The smuggling attempt constitutes a major violation of Lebanese law and the Arab boycott laws.
The Lebanese cleric was questioned by the security service for 12 hours upon his arrest last week, and was subsequently released as a result of pressure exerted on the Directorate of General Security and the Lebanese Armed Forces (LAF) by the Maronite political and religious establishment.
“It is not clear whether al-Hajj will be summoned again after he failed to appear before the court, given the political and religious protection that he enjoys,” sources told Lebanese newspaper Al-Akhbar.
The Patriarch of Lebanon’s Maronite Church, Bechara al-Rai, has demanded an end to the efforts of the Lebanese state at detaining and questioning Al-Hajj – efforts which also aim to “[limit] his mission to [leading the congregations] and to stop his transfer of funds from the occupied lands,” the Lebanese media outlet reported.

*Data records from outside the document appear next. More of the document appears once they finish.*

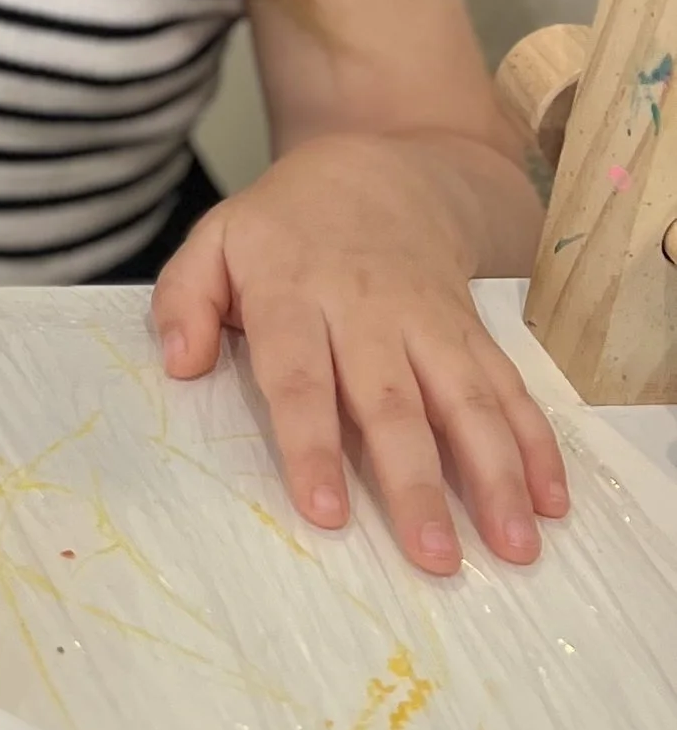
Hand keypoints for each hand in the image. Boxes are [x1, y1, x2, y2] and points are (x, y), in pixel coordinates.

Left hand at [152, 133, 568, 573]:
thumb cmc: (285, 230)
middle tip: (435, 558)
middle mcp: (370, 313)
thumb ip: (185, 299)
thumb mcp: (217, 242)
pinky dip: (536, 442)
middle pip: (394, 404)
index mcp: (295, 295)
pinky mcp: (473, 331)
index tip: (327, 511)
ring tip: (514, 547)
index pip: (301, 377)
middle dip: (416, 483)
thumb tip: (177, 363)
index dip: (312, 445)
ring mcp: (430, 323)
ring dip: (496, 475)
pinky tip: (552, 499)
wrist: (378, 172)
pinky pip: (509, 387)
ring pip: (467, 401)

During a gathering led by Patriarch Al-Rai outside his residence in the Maronite village of Diman on 24 May, the Patriarch asserted that Al-Hajj must be allowed to continue collecting what he referred to as ‘aid’ from the occupied territories.
The Patriarch also demanded that the state return all confiscated funds to the archbishop, and that Archbishop al-Hajj be assured of his full freedom of movement to and from the occupied lands.
Al-Rai called for the Archbishop’s exemption from Lebanese inspection laws – laws which are applied to anyone who travels back and forth from the Palestinian territories.
Informed sources revealed to Al-Akhbar that Al-Hajj may be receiving financial compensation in exchange for the transfer of funds from Israel to Lebanon.
Last week, it was revealed that the archbishop had been smuggling cash into Lebanon from Israel on nearly a monthly basis, and that the funds were used to buy land and infrastructure for members of the South Lebanon Army (SLA), an Israeli-trained Lebanese Christian militia that aided Tel Aviv in its occupation of southern Lebanon throughout the 1980s and 1990s.
The money brought in by Al-Hajj was also destined for Mossad agents recently arrested in Lebanon, reports said.
Other reports revealed that the archbishop had previously been monitored by security forces in view of his contacts with SLA members who fled to Israel when the Lebanese resistance liberated south Lebanon in May 2000.
For several years, Al-Hajj led prayers in Israel attended by SLA members and their families.
Most notably, he led mass attended by the Israeli government and army representatives to commemorate the death of the SLA commander general Antoine Lahad in 2015.